BOXBOY! is Multiplicity if, instead of making actual living clones of himself, Michael Keaton created lifeless mannequins of himself out of his own body. And then stacked them up and climbed on them to get places. As the title suggests, BOXBOXBOY!, the recently released sequel, doubles the boxes, the amount of weird, lifeless traversal-based clones of yourself that spring directly from your body to allow you an easier path from A to B.
In comparison to BOXBOY!, the changes made to BOXBOXBOY! are apparent from the title itself. It's the same for the most part, but one important addition: twice as many boxes! Where in the first game you were able to create a single set of boxes (the amount of boxes in each chain limited by whatever level you happened to be in at the time), this gives you two full sets that you can place instead. Where the boxes would disappear in the first game as soon as you started to place a second set, in this one that second set just pops right out like it's no problem.
Why can Qbby suddenly do that? Because it's the second game, basically. There are small, bizarre hints at a story in this universe, little things barely more than 30 seconds long that feel much larger than just the box puzzles you're solving. This weird feeling of worlds being uncovered and other characters being woken from the bizarre slumbers they're in. Who are these quadrilateral heroes that have followed us from game to game? What drives them, besides the desire to make boxes and use them to get further?
It's not to the game's detriment that it never answers, by any means.
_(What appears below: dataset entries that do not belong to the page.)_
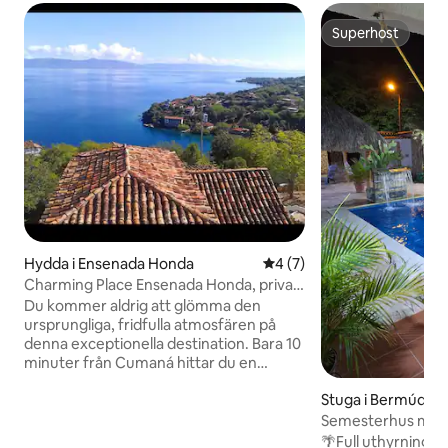
Superhost
Superhost
Hydda i Ensenada Honda
4 av 5 i genomsnittligt b
4 (7)
Charming Place Ensenada Honda, privat
pool
Du kommer aldrig att glömma den
ursprungliga, fridfulla atmosfären på
denna exceptionella destination. Bara 10
minuter från Cumaná hittar du en
exklusiv och verkligt unik reträtt. Perfekt
Stuga i Bermúdez
för stora familjer som vill njuta av en
oförglömlig helg i bekvämligheten av ett
Semesterhus med po
fullt utrustat privat hem, som erbjuder
🌴Full uthyrning av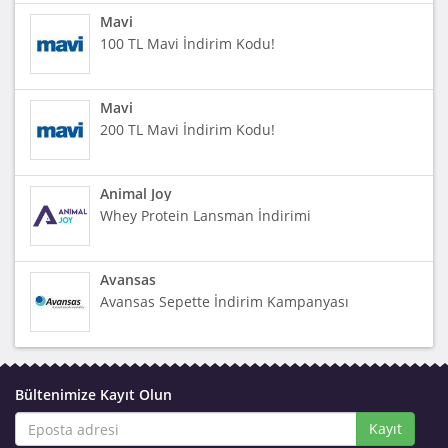
Mavi
100 TL Mavi İndirim Kodu!
Mavi
200 TL Mavi İndirim Kodu!
Animal Joy
Whey Protein Lansman İndirimi
Avansas
Avansas Sepette İndirim Kampanyası
Bültenimize Kayıt Olun
Kayıt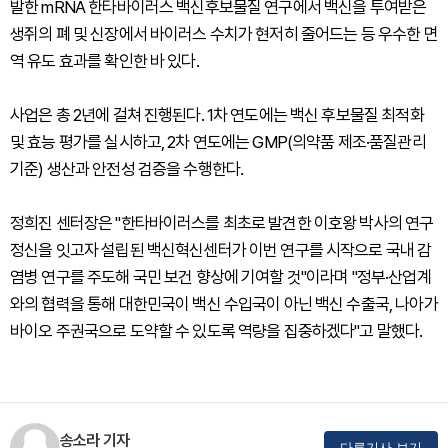
발한 mRNA 한타바이러스 백신후보물질 연구에서 백신을 투여받은
생쥐의 폐 및 신장에서 바이러스 수치가 현저히 줄어드는 등 우수한 면
역 유도 효과를 확인한 바 있다.
사업은 총 2년에 걸쳐 진행된다. 1차 연도에는 백신 후보물질 최적화
및 효능 평가를 실시하고, 2차 연도에는 GMP(의약품 제조·품질관리
기준) 생산과 안전성 검증을 수행한다.
정희진 센터장은 "한타바이러스를 최초로 발견한 이호왕 박사의 연구
정신을 잇고자 설립된 백신혁신센터가 이번 연구를 시작으로 국내 감
염병 연구를 주도해 국민 보건 향상에 기여할 것"이라며 "정부·산업계
와의 협력을 통해 대한민국이 백신 수입국이 아닌 백신 수출국, 나아가
바이오 주권국으로 도약할 수 있도록 역량을 집중하겠다"고 말했다.
송소라 기자
다른기사 보기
BOXBOXBOY! is all about its puzzle platforming levels, which are incredibly fun and well put together. It's something that developers HAL Labs showed off in the original entry, and they've really just improved on it. The second set of boxes adds more depth and far more possibilities. Things that wouldn't have been possible in the first game become second nature, expanding the basic traversal techniques you use to get from one point to the other.
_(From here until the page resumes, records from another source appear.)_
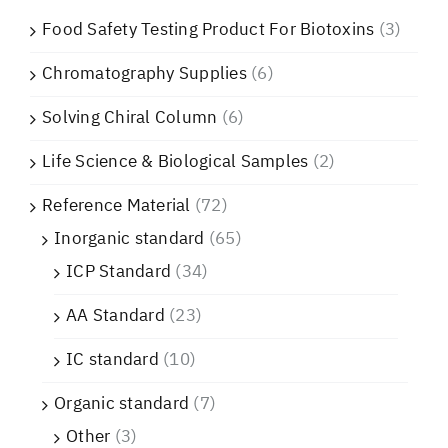
Food Safety Testing Product For Biotoxins
(3)
Chromatography Supplies
(6)
Solving Chiral Column
(6)
Life Science & Biological Samples
(2)
Reference Material
(72)
Inorganic standard
(65)
ICP Standard
(34)
AA Standard
(23)
IC standard
(10)
Organic standard
(7)
Other
(3)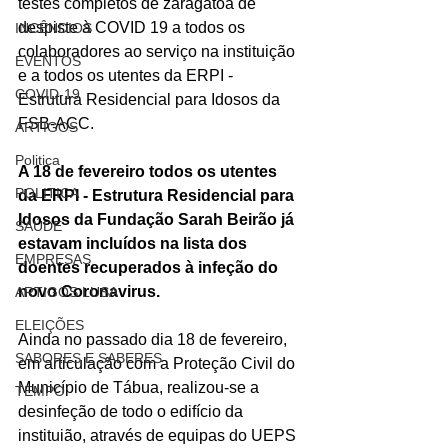
testes completos de zaragatoa de 
despiste à COVID 19 a todos os 
INCÊNDIOS
colaboradores ao serviço na instituição 
EVENTOS
e a todos os utentes da ERPI - 
COVID-19
Estrutura Residencial para Idosos da 
FSB-ACC. 
ARTIGOS
Politica
A 18 de fevereiro todos os utentes 
POLITICA
da ERPI - Estrutura Residencial para 
Idosos da Fundação Sarah Beirão já 
SAÚDE
estavam incluídos na lista dos 
EMPRESAS
doentes recuperados à infeção do 
novo Coronavirus.
ARTIGOS LUSA
ELEIÇÕES
Ainda no passado dia 18 de fevereiro, 
SABORES E SABERES
em articulação com a Proteção Civil do 
Município de Tábua, realizou-se a 
TEMPO
desinfeção de todo o edifício da 
instituião, através de equipas do UEPS 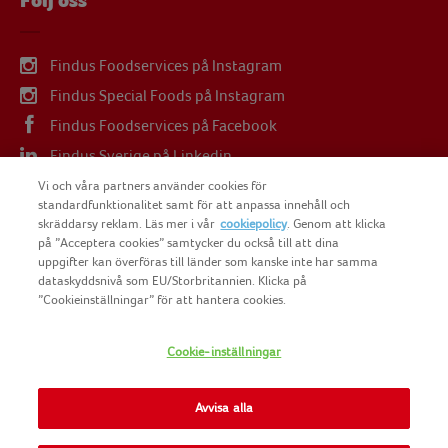
Följ oss
Findus Foodservices på Instagram
Findus Special Foods på Instagram
Findus Foodservices på Facebook
Findus Sverige på Linkedin
Findus Sverige på Youtube
Vi och våra partners använder cookies för
standardfunktionalitet samt för att anpassa innehåll och
skräddarsy reklam. Läs mer i vår
cookiepolicy
. Genom att klicka
på ”Acceptera cookies” samtycker du också till att dina
uppgifter kan överföras till länder som kanske inte har samma
dataskyddsnivå som EU/Storbritannien. Klicka på
COPYRIGHT FINDUS SVERIGE AB 2025
”Cookieinställningar” för att hantera cookies.
Cookie-inställningar
FINDUS
NOMAD FOODS
Avvisa alla
SITEMAP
It's both a problem and a smart idea that the progression of BOXBOXBOY! is essentially the same as in the first game. Each new world tries to introduce a new mechanic, and as it goes along it tries to slowly build on top of it until you're slowly combining all kinds of things to get yourself through levels. At the beginning you're just hopping over tall things. Towards the end, you're tossing boxes in specific formations to block lasers, keep you from dying on spikes, even open combination locks of a sort. It builds very well, and at the end of the game after the credits roll, it unlocks even more levels that work in some of the most difficult to solve puzzles I've played.
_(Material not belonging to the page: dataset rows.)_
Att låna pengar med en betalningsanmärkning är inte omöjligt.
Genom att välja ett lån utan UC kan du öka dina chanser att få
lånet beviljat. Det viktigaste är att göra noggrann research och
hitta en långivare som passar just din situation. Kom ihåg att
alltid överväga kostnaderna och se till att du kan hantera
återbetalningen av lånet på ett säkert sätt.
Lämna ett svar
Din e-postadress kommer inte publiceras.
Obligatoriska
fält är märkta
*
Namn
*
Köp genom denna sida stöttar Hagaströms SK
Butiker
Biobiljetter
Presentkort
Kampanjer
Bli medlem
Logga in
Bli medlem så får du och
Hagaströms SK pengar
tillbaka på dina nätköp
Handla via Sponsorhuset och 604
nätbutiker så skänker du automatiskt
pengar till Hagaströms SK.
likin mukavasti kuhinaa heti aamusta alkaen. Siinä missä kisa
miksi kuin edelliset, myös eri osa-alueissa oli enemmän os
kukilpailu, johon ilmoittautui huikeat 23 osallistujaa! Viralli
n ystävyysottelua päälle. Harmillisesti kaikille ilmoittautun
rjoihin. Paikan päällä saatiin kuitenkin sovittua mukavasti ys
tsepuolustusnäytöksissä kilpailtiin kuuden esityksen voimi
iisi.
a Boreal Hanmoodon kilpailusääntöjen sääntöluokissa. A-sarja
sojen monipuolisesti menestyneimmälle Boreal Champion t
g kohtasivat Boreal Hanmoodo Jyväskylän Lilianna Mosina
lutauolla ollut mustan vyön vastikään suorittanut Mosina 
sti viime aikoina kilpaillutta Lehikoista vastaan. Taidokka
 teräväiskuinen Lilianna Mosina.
Back from the first game is a hint system that uses play coins (the ones you get from walking – yeah, remember those? They're back!) and an outfit system that lets you give yourself small boosts like better speed... or you could just dress like a schoolboy. In fact, if you have save data from the first game on your system, you just automatically unlock a bunch of the outfits. Which was handy for me, because I really like the extra bit of speed that it gives. And the uniform.
The problem with BOXBOXBOY!, though, is the sense of familiarity – some of the unlockables are the same, the level progression is the same, it even does the same "roll credits, whoops now it turns out there's more levels!" like the original did. And at some point, it is a puzzle game – how much can really change from game to game when the most important part is that there are new levels more than anything? Maybe it's just the barebones monochromatic presentation that's actually bothering me here more than anything – as well as Qbby and co animations. They're a little dull to carry over between games without really changing in any way.
BOXBOXBOY! is an excellent puzzle game that adds to the concept of the original in a simple way that smartly changes how levels play out. It still feels good, and some of the puzzles are real mindbenders, and even though there's a bit too much similarity between it and the first game, it's impossible to go wrong with a $5 asking price for something so fun.